# Entries provided:

────────────────────

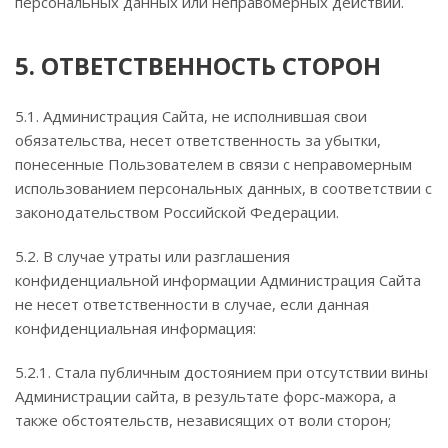
персональных данных или неправомерных действий.
5. ОТВЕТСТВЕННОСТЬ СТОРОН
5.1. Администрация Сайта, не исполнившая свои
обязательства, несет ответственность за убытки,
понесенные Пользователем в связи с неправомерным
использованием персональных данных, в соответствии с
законодательством Российской Федерации.
5.2. В случае утраты или разглашения
конфиденциальной информации Администрация Сайта
не несет ответственности в случае, если данная
конфиденциальная информация:
5.2.1. Стала публичным достоянием при отсутствии вины
Администрации сайта, в результате форс-мажора, а
также обстоятельств, независящих от воли сторон;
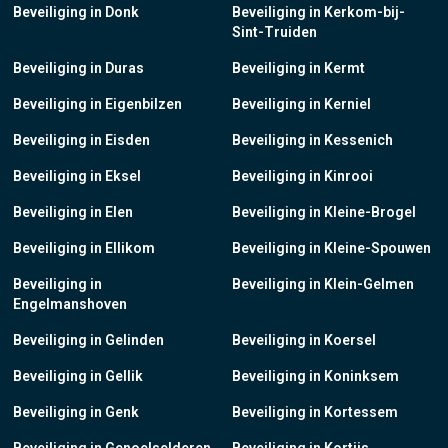
Beveiliging in Donk
Beveiliging in Kerkom-bij-
Sint-Truiden
Beveiliging in Duras
Beveiliging in Kermt
Beveiliging in Eigenbilzen
Beveiliging in Kerniel
Beveiliging in Eisden
Beveiliging in Kessenich
Beveiliging in Eksel
Beveiliging in Kinrooi
Beveiliging in Elen
Beveiliging in Kleine-Brogel
Beveiliging in Ellikom
Beveiliging in Kleine-Spouwen
Beveiliging in
Beveiliging in Klein-Gelmen
Engelmanshoven
Beveiliging in Gelinden
Beveiliging in Koersel
Beveiliging in Gellik
Beveiliging in Koninksem
Beveiliging in Genk
Beveiliging in Kortessem
Beveiliging in Genoelselderen
Beveiliging in Kortijs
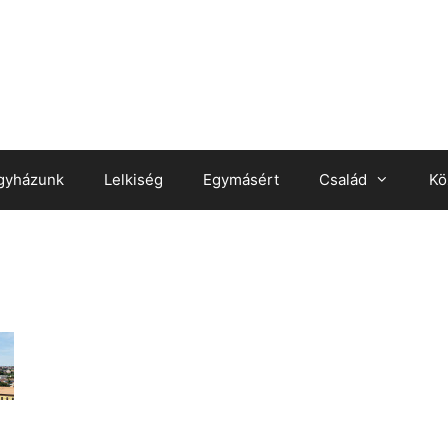
gyházunk
Lelkiség
Egymásért
Család
Kö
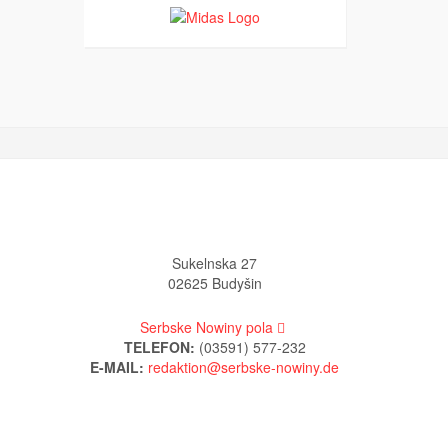
Sukelnska 27
02625 Budyšin
Serbske Nowiny pola
TELEFON:
(03591) 577-232
E-MAIL:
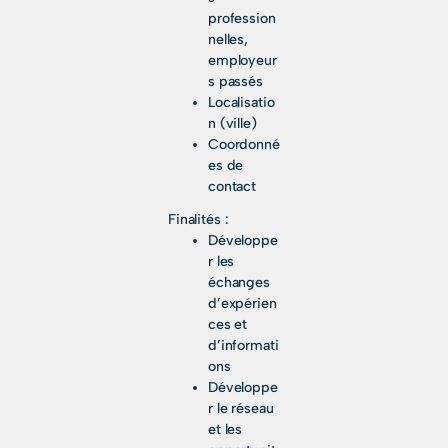
profession
nelles,
employeur
s passés
Localisatio
n (ville)
Coordonné
es de
contact
Finalités :
Développe
r les
échanges
d’expérien
ces et
d’informati
ons
Développe
r le réseau
et les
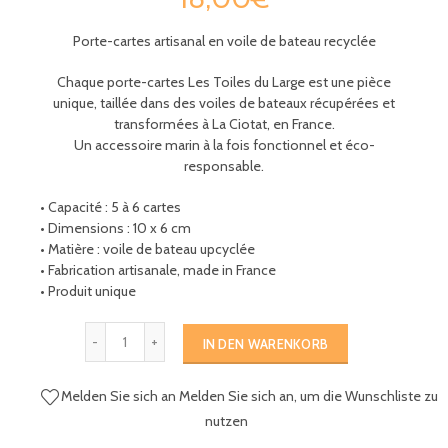
Porte
-
cartes artisanal en voile de bateau recyclée
Chaque
porte
-
cartes
Les
Toiles
du
Large
est une pièce
unique
,
taillée dans des voiles de bateaux récupérées et
transformées
à
La
Ciotat
,
en
France
.
Un
accessoire marin à la fois fonctionnel
et éco
-
responsable
.
•
Capacité
:
5
à
6
cartes
•
Dimensions
:
10
x
6
cm
•
Matière
:
voile de bateau upcyclée
•
Fabrication
artisanale
,
made
in
France
•
Produit
unique
IN DEN WARENKORB
Melden Sie sich an
Melden Sie sich an, um die Wunschliste zu
nutzen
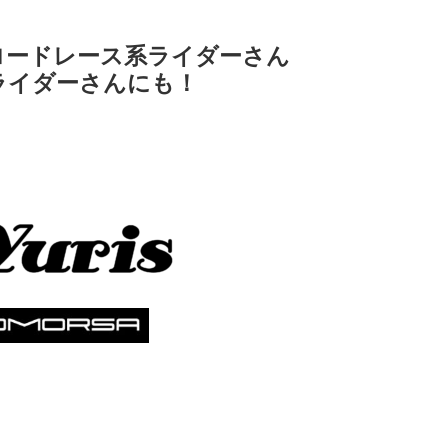
ロードレース系ライダーさん
ライダーさんにも！
！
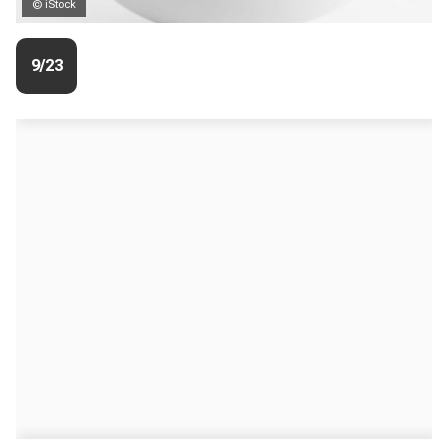
© iStock
9/23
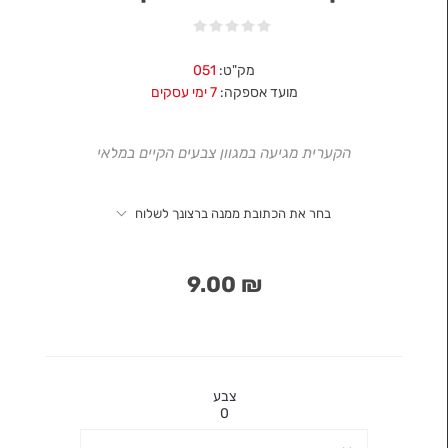
מק"ט:
051
מועד אספקה:
7 ימי עסקים
הקערית מגיעה במגוון צבעים הקיים במלאי
בחר את הכתובת ממנה ברצונך לשלוח
₪ 9.00
צבע
0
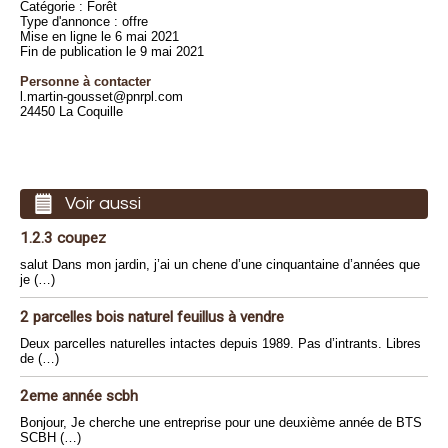
Catégorie : Forêt
Type d'annonce : offre
Mise en ligne le 6 mai 2021
Fin de publication le 9 mai 2021
Personne à contacter
l.martin-gousset@pnrpl.com
24450 La Coquille
Voir aussi
1.2.3 coupez
salut Dans mon jardin, j’ai un chene d’une cinquantaine d’années que
je (…)
2 parcelles bois naturel feuillus à vendre
Deux parcelles naturelles intactes depuis 1989. Pas d’intrants. Libres
de (…)
2eme année scbh
Bonjour, Je cherche une entreprise pour une deuxième année de BTS
SCBH (…)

────────────────────

# Exercise:
Output every line of text from the material above verbatim and in its original order, leaving out the pictures.

# Exercise answer:
персональных данных или неправомерных действий.
5. ОТВЕТСТВЕННОСТЬ СТОРОН
5.1. Администрация Сайта, не исполнившая свои
обязательства, несет ответственность за убытки,
понесенные Пользователем в связи с неправомерным
использованием персональных данных, в соответствии с
законодательством Российской Федерации.
5.2. В случае утраты или разглашения
конфиденциальной информации Администрация Сайта
не несет ответственности в случае, если данная
конфиденциальная информация:
5.2.1. Стала публичным достоянием при отсутствии вины
Администрации сайта, в результате форс-мажора, а
также обстоятельств, независящих от воли сторон;
Beveiliging in Donk
Beveiliging in Kerkom-bij-
Sint-Truiden
Beveiliging in Duras
Beveiliging in Kermt
Beveiliging in Eigenbilzen
Beveiliging in Kerniel
Beveiliging in Eisden
Beveiliging in Kessenich
Beveiliging in Eksel
Beveiliging in Kinrooi
Beveiliging in Elen
Beveiliging in Kleine-Brogel
Beveiliging in Ellikom
Beveiliging in Kleine-Spouwen
Beveiliging in
Beveiliging in Klein-Gelmen
Engelmanshoven
Beveiliging in Gelinden
Beveiliging in Koersel
Beveiliging in Gellik
Beveiliging in Koninksem
Beveiliging in Genk
Beveiliging in Kortessem
Beveiliging in Genoelselderen
Beveiliging in Kortijs
gyházunk
Lelkiség
Egymásért
Család
Kö
Sukelnska 27
02625 Budyšin
Serbske Nowiny pola
TELEFON:
(03591) 577-232
E-MAIL:
profession
nelles,
employeur
s passés
Localisatio
n (ville)
Coordonné
es de
contact
Finalités :
Développe
r les
échanges
d’expérien
ces et
d’informati
ons
Développe
r le réseau
et les
Porte
-
cartes artisanal en voile de bateau recyclée
Chaque
porte
-
cartes
Les
Toiles
du
Large
est une pièce
unique
,
taillée dans des voiles de bateaux récupérées et
transformées
à
La
Ciotat
,
en
France
.
Un
accessoire marin à la fois fonctionnel
et éco
-
responsable
.
•
Capacité
:
5
à
6
cartes
•
Dimensions
:
10
x
6
cm
•
Matière
:
voile de bateau upcyclée
•
Fabrication
artisanale
,
made
in
France
•
Produit
unique
IN DEN WARENKORB
Melden Sie sich an
Melden Sie sich an, um die Wunschliste zu
nutzen
ロードレース系ライダーさん
ライダーさんにも！
！
© iStock
9/23
מק"ט:
051
מועד אספקה:
7 ימי עסקים
הקערית מגיעה במגוון צבעים הקיים במלאי
בחר את הכתובת ממנה ברצונך לשלוח
₪ 9.00
צבע
0
Catégorie : Forêt
Type d'annonce : offre
Mise en ligne le 6 mai 2021
Fin de publication le 9 mai 2021
Personne à contacter
l.martin-gousset@pnrpl.com
24450 La Coquille
Voir aussi
1.2.3 coupez
salut Dans mon jardin, j’ai un chene d’une cinquantaine d’années que
je (…)
2 parcelles bois naturel feuillus à vendre
Deux parcelles naturelles intactes depuis 1989. Pas d’intrants. Libres
de (…)
2eme année scbh
Bonjour, Je cherche une entreprise pour une deuxième année de BTS
SCBH (…)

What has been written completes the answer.